● Article:
He was, after all, still underage, and, as a child who was recorded as living in the Muggle world when not at Hogwarts, (unless I am correct about his summer apprenticeship at B&B) there was probably at least some form of Trace upon his wand. Nor, I think, did he like the idea of having any banned spell traceable to his wand in any case. He’d used Morfin’s wand to murder the Riddles the previous summer. It may well have occurred to him that if the really necessary factor was the possession of the victim at the point of death, then the fragment ought to still split off however, the victim died. Just so long as he maintained his hold on them to their end.
Or, in short, Myrtle’s death was an experiment.
Myrtle herself was no more than a lab rat, to Tom.
We have nothing to indicate how early in the school year he found the banned books and undertook his research of Horcruxes. Nor do we know just when in the year he finally discovered the entrance to the Chamber. And we do not know how many petrifications took place before opportunity handed Tom a trapped victim. But we can conclude that his research took place long enough before Myrtle’s death for him to have prepared the Peverill ring to hold a soul fragment. If, that is, any such advance preparation is necessary.

● Work to do: Copy the passage on Myrtle's death word for word, from "Myrtle herself was" up to and including "preparation is necessary.".

● Stored records:
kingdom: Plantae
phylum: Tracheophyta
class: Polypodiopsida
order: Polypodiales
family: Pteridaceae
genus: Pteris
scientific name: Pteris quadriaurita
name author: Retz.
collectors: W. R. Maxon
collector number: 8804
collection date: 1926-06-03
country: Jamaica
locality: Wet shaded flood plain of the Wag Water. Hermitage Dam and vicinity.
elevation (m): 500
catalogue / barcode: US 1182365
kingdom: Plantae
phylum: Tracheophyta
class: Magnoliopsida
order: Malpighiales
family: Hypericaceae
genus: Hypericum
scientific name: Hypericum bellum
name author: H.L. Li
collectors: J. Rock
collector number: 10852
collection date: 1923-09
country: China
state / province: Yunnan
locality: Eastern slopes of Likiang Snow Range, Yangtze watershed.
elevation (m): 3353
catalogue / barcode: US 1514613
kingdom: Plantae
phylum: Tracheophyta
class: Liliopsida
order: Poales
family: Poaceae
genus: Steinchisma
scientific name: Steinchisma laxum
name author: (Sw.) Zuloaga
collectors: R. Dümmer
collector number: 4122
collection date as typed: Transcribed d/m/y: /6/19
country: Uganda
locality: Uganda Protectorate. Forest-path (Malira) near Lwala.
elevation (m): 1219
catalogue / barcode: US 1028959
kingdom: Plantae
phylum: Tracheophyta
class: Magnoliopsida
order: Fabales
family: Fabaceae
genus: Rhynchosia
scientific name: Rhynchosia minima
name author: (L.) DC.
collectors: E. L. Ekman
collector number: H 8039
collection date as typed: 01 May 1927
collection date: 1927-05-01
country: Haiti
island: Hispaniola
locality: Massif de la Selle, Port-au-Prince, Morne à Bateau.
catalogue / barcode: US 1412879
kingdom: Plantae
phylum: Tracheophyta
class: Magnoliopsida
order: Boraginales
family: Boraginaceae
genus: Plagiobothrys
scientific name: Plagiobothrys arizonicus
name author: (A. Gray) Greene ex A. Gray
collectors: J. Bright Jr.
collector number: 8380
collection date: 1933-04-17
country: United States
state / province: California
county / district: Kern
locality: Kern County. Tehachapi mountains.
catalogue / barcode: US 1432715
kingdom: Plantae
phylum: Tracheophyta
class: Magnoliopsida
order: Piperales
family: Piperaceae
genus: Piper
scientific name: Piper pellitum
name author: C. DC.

● Result of the task:
Myrtle herself was no more than a lab rat, to Tom.
We have nothing to indicate how early in the school year he found the banned books and undertook his research of Horcruxes. Nor do we know just when in the year he finally discovered the entrance to the Chamber. And we do not know how many petrifications took place before opportunity handed Tom a trapped victim. But we can conclude that his research took place long enough before Myrtle’s death for him to have prepared the Peverill ring to hold a soul fragment. If, that is, any such advance preparation is necessary.